Same for names that don't fit field lengths, addresses that require street numbers etc. It's a real pain to deal with all of it and each system will fail in its own way to make your life a mess, but people will embrace the mess and won't blink an eye when you bring paper that just don't match.
That's a pretty unexpected twist, and I'm frilled with it.
I don't see every institution come up with a fix anytime soon, but having it clear that they're breaking the law is such a huge step. That will also have a huge impact on bank system development, and I wonder how they'll do it (extend the current system to have the customer facing bits rewritten, or just redo it all from top to bottom)
There is the tale of Mizuho bank [0], botching their system upgrade project so hard they were still seeing widespread failures after a decade into it.
> I don't see every institution come up with a fix anytime soon, but having it clear that they're breaking the law is such a huge step.
It's excellent, but also sad that it takes legislation to motivate companies to fix their crappy legacy systems, and they will likely fight tooth and nail rather than comply.
This is not just convenience, it also has spoofing security implications for all names. C and C++11 are insecure since C11. https://github.com/rurban/libu8ident/blob/master/doc/c11.md
Most other programming languages and OS kernels also.
> Does it mean Z̸̰̈́̓a̸͖̰͗́l̸̻͊g̸͙͂͝ǒ̷̬́̐ can finally have a bank account?
I wonder if this also means one can require a European bank have a name on file in Kanju, Thai script or some other not-so-well-known in Europe alphabet.
A bank can specially request it to be the name on a passport or domestic ID card. That's one way to make sure that the name falls within some parameters, though that can be tough on the customer in some conditions.

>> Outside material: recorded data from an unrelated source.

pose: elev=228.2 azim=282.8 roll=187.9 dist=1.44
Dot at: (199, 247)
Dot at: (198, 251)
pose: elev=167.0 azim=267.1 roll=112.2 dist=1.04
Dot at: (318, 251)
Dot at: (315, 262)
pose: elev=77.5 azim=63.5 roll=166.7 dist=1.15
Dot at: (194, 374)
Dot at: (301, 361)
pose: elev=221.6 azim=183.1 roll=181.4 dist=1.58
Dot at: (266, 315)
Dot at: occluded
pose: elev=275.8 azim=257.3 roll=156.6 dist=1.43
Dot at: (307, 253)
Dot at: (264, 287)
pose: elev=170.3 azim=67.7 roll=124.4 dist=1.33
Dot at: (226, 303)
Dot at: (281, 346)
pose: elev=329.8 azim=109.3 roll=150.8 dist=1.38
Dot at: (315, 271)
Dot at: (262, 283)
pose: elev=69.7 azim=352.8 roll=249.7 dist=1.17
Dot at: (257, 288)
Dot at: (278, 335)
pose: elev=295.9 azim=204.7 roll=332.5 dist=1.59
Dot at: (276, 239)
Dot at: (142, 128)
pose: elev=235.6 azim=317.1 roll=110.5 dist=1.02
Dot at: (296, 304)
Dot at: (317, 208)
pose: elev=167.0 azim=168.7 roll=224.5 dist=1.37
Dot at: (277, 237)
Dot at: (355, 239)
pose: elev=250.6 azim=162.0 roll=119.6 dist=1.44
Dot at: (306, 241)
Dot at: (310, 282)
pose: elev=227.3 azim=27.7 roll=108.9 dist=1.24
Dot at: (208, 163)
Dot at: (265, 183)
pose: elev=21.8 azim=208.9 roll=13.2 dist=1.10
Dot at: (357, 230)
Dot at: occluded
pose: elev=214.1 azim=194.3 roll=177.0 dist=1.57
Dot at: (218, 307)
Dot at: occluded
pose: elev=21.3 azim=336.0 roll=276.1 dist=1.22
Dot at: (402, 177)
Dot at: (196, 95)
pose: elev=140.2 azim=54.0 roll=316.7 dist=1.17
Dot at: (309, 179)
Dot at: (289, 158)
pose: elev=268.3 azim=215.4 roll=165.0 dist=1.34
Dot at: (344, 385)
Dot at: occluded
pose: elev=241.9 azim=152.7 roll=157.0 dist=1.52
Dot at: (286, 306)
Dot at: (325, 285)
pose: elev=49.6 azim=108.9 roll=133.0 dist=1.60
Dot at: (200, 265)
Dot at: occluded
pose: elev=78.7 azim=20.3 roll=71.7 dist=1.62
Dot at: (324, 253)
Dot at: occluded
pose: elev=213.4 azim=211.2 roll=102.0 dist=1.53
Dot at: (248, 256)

I guess every country has a technical document on what's allowed in names, but then say EU banks have to cater for full superset of EU rules.
As far as the passports go, ICAO 9303-3 allows for latin characters, additional latin characters, such as Þ and ß, and "diacritics", so something not too crazy, i.e. Z̷̪͘a̵͈͘l̷̹̃g̷̣̈́ő̶͍ would still be plausible.
Since work on central ID in Europe moves slowly banks will only need to bother with local name rules atm since only local names are valid. I am guessing we will have normalization rules in the end and that looks completely unplausible.
Ahah, I can relate to that. My driving license doesn't spell my name correctly, and somehow nobody cares. I somehow like this "nah, who cares" attitude
> * Especially in France, clerks try to emulate ü with the diacritics used for the trema e, ë. This makes it virtually impossible to find me in a system again
In Unicode umlaut and diaeresis are both represented by same codepoint, U+0308 COMBINING DIAERESIS.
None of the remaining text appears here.